Many adoptees who have reunited with their families have learned very different stories.

Where did I come from? What is my beginning? I don't even know if my Korean name is my family name given to me by my birth mother. I've learned that some of us were named at the welfare center much the same way stray dogs are named at the pound. (See Ennis and Ranger below)

Elvis and Paco from the pound


When we went to pick up Alex back in 2012, I had tried to search for my birth mom through my adoption agency since I would be in the country. They did a search and said that the woman they found with their equivalent of a Korean social security number was not the right woman. Was this true? Why?
I was actually relieved that was the answer though. I wasn't ready to meet my birth mother on top of picking up my own child to bring home. That was going to be too much to unpack. I was happy to say I tried and be done with it all.

But this year, after reading more and more, I decided I would try again...this time with DNA testing.
Then Covid-19 happened.

I still plan on searching.

I have learned more about Korean culture this year than ever before thanks to the KADs.
Vivek and I watched our first K drama (twice) and loved it. We have been cooking more Korean food, and Alex and I have lazed around and talked about how we think our lives would be if we lived in Korea. It turns out, we wonder about the same things. He has verbalized the same questions, worded exactly how I think about them without me ever telling him how to say it.

I'm not saying I wear hanboks now or hang out in Koreatown every day or eat my meals with chopsticks. I'm still me. I am undeniably all American. I still know pretty much nothing about Korea. And I definitely still don't know how to do my eye makeup.

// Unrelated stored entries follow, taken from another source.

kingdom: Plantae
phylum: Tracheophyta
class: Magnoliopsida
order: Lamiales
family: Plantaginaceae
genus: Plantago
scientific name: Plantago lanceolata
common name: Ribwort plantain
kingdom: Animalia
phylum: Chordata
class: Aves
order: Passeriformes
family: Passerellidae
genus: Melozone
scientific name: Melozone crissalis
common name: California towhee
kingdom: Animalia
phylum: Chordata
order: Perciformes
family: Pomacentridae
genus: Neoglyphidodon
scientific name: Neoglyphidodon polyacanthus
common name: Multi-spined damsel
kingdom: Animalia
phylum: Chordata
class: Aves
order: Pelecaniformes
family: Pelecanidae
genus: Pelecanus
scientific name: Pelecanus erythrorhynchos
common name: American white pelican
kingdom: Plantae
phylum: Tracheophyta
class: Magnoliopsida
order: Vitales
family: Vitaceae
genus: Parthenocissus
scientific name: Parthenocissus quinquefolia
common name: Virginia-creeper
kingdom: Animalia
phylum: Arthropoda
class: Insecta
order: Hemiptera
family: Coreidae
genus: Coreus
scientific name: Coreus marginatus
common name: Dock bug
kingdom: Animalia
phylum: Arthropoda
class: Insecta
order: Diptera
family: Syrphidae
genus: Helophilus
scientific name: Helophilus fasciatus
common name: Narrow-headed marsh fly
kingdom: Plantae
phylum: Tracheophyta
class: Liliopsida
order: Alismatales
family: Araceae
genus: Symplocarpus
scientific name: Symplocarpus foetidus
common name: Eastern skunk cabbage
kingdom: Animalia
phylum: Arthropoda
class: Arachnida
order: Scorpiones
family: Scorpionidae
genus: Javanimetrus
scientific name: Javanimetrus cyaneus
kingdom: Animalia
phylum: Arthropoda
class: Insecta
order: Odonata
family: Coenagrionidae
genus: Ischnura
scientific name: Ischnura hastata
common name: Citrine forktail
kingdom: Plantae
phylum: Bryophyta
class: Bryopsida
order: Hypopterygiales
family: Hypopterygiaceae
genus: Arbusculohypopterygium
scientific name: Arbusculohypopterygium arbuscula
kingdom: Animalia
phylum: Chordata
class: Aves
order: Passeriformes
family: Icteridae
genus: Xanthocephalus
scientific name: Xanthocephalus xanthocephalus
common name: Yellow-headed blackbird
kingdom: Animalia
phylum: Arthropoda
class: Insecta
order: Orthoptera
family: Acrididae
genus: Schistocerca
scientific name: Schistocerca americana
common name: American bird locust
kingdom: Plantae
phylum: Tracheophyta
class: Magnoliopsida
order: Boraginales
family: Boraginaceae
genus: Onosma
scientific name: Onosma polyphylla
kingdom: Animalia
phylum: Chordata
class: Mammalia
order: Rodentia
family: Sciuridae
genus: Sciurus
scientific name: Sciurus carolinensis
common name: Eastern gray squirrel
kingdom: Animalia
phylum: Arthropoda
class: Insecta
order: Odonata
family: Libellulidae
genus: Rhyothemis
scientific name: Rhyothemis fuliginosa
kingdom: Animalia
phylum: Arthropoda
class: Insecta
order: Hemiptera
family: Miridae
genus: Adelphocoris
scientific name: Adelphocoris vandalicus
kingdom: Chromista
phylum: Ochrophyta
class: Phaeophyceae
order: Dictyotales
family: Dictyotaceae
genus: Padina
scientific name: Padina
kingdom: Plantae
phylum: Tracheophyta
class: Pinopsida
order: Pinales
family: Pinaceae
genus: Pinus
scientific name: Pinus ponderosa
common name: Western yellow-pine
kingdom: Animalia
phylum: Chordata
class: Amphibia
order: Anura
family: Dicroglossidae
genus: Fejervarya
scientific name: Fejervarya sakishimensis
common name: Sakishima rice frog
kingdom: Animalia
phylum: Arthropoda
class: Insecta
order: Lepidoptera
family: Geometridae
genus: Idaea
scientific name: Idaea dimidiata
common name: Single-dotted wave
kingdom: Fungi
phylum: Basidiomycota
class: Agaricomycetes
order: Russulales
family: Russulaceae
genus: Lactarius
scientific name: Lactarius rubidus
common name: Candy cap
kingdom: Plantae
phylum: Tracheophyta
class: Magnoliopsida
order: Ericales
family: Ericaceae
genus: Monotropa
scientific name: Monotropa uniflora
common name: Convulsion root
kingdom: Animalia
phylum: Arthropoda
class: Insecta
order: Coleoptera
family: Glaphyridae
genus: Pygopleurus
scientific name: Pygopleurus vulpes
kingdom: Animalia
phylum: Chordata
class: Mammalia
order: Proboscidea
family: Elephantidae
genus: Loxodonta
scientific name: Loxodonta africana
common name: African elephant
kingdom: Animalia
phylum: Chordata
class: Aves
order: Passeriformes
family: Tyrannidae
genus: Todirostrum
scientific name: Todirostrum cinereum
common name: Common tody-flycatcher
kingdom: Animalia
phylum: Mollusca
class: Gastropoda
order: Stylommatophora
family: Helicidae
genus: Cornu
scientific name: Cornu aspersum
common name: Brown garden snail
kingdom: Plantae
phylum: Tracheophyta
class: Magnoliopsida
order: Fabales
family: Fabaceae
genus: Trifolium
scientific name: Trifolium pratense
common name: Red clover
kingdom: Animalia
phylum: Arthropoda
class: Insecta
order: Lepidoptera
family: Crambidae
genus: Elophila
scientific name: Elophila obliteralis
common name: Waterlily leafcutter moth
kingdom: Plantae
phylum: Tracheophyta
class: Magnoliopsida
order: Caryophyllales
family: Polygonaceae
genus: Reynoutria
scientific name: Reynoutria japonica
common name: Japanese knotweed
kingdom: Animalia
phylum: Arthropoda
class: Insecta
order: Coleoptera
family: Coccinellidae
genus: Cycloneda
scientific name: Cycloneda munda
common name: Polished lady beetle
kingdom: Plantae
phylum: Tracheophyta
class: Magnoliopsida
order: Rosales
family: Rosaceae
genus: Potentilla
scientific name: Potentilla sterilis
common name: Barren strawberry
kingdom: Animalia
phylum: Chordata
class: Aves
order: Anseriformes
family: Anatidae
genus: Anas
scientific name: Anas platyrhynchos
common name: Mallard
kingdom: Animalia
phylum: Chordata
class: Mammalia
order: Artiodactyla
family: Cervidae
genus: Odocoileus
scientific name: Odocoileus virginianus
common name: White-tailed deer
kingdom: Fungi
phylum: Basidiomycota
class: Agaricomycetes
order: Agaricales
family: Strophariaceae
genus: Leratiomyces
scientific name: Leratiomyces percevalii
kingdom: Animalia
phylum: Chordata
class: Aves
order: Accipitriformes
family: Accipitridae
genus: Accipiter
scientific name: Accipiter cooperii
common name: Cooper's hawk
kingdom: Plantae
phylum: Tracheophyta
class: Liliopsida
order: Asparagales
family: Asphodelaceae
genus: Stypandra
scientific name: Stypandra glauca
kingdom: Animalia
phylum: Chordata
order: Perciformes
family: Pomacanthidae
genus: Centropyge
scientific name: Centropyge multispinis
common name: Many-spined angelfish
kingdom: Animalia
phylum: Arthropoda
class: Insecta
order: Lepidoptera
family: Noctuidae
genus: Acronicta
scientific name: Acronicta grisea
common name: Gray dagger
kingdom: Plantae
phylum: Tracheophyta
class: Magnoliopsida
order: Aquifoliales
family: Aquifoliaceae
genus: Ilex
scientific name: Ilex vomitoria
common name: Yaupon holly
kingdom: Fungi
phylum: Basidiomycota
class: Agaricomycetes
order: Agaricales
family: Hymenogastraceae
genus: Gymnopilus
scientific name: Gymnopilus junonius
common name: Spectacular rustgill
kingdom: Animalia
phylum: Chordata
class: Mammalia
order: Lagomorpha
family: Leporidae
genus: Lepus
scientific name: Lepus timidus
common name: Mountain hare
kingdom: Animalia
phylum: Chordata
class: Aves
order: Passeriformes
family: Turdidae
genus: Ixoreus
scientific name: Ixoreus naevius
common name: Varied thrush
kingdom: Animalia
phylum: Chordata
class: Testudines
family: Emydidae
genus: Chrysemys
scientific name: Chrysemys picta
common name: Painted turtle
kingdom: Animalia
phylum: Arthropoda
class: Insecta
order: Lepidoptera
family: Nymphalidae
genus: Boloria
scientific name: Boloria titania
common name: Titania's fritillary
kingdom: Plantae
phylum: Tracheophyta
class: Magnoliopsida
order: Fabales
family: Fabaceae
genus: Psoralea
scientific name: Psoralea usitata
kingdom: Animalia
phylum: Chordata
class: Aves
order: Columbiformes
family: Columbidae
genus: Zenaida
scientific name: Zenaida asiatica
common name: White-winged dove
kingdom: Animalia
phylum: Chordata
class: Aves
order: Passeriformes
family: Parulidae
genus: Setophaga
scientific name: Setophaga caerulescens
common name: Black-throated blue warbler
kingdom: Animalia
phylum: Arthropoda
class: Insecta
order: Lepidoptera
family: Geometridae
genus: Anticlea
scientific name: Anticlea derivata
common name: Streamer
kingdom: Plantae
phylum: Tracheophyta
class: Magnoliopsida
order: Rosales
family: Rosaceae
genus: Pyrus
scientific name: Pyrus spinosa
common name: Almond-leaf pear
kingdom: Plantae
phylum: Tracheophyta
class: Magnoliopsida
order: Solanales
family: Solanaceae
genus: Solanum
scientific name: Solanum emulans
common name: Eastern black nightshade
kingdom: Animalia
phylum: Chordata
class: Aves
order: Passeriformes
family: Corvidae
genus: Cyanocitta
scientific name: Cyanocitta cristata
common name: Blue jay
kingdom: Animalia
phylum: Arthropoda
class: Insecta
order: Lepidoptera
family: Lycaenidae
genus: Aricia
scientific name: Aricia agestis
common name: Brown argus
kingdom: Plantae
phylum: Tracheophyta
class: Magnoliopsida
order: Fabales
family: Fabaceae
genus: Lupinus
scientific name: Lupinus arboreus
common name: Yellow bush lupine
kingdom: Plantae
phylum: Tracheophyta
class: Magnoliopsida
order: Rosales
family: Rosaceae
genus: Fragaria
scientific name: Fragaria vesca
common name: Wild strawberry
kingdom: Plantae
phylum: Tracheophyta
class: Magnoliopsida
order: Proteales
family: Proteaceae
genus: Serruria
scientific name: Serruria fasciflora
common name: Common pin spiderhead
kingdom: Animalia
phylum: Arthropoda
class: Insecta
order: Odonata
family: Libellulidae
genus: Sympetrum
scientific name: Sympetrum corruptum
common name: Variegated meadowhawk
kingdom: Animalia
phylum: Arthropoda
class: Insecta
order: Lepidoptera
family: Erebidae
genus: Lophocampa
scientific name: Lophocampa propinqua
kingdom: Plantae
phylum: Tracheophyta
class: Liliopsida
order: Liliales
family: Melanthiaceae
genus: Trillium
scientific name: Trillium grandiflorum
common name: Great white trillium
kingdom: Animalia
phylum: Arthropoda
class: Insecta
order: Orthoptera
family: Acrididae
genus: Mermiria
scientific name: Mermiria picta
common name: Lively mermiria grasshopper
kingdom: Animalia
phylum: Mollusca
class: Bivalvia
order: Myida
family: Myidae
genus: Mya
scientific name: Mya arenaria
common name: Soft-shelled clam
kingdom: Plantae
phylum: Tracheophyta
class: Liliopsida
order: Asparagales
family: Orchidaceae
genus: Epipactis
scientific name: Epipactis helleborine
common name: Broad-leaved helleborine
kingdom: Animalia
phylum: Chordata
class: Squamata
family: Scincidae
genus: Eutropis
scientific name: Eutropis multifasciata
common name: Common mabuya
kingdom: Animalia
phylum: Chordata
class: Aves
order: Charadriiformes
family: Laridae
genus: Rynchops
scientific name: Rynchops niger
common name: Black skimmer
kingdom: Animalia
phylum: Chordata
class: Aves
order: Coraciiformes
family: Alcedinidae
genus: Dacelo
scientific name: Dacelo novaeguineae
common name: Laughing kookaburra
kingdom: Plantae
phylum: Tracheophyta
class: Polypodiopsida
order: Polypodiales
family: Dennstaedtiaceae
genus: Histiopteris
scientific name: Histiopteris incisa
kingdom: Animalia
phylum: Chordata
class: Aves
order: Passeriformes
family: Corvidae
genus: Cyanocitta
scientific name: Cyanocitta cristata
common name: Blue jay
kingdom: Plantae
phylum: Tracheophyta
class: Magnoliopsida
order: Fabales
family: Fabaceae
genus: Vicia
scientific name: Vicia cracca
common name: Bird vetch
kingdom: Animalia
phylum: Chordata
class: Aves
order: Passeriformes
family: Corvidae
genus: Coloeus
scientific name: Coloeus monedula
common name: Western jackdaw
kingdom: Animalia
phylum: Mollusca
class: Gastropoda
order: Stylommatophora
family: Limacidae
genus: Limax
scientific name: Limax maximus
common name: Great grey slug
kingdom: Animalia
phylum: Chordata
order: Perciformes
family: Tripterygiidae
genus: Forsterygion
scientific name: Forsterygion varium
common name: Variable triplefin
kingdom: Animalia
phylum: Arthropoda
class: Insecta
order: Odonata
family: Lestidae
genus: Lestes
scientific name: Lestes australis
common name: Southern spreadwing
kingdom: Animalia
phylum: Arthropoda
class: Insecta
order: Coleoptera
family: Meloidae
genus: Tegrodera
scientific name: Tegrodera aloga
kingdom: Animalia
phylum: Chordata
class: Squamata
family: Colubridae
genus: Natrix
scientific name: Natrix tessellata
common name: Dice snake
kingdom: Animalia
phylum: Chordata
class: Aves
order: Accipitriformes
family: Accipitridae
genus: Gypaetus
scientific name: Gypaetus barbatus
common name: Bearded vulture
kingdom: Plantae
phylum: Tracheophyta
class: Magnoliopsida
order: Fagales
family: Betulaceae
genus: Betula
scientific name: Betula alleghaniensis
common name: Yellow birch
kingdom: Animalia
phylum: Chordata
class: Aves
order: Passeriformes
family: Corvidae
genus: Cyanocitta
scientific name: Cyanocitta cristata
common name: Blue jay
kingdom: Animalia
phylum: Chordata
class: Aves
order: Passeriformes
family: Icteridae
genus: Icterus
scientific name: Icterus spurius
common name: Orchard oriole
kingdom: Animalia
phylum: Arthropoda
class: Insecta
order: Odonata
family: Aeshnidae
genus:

But I have the right to try and learn what happened in my beginning, to fill in those blank pages, as KaeLyn described. Doesn't everyone deserve to know where they come from? I understand that no matter how hard the circumstances were or how great of a life I've had (and it has been great), my Korean identity was taken from me the day I was put on a plane and flown here. Maybe my search for answers will yield something and maybe it won't but I do know that if by chance my birth mother is looking for me or waiting to hear from me, our time frame left for exchanging information is not as big as it once was.

The answers won't change who I am, it will just make me feel complete as a person.

The experts call this period of coming to terms and realizations about one's adoption "coming out of the fog". I laughed at this when I first read it because I imagined a very dramatic scene involving, well...walking out of a literal foggy place. But then the joke was on me because this is actually the perfect description for how it feels. They're not called experts for nothing.
Maybe some adoptees allow themselves to emerge from the fog before they're in their 40s, but I've always dragged my feet in making choices.

I understand I still have a lot to work through, but my heart feels lighter about it now and I'm feeling better equipped for the journey ahead.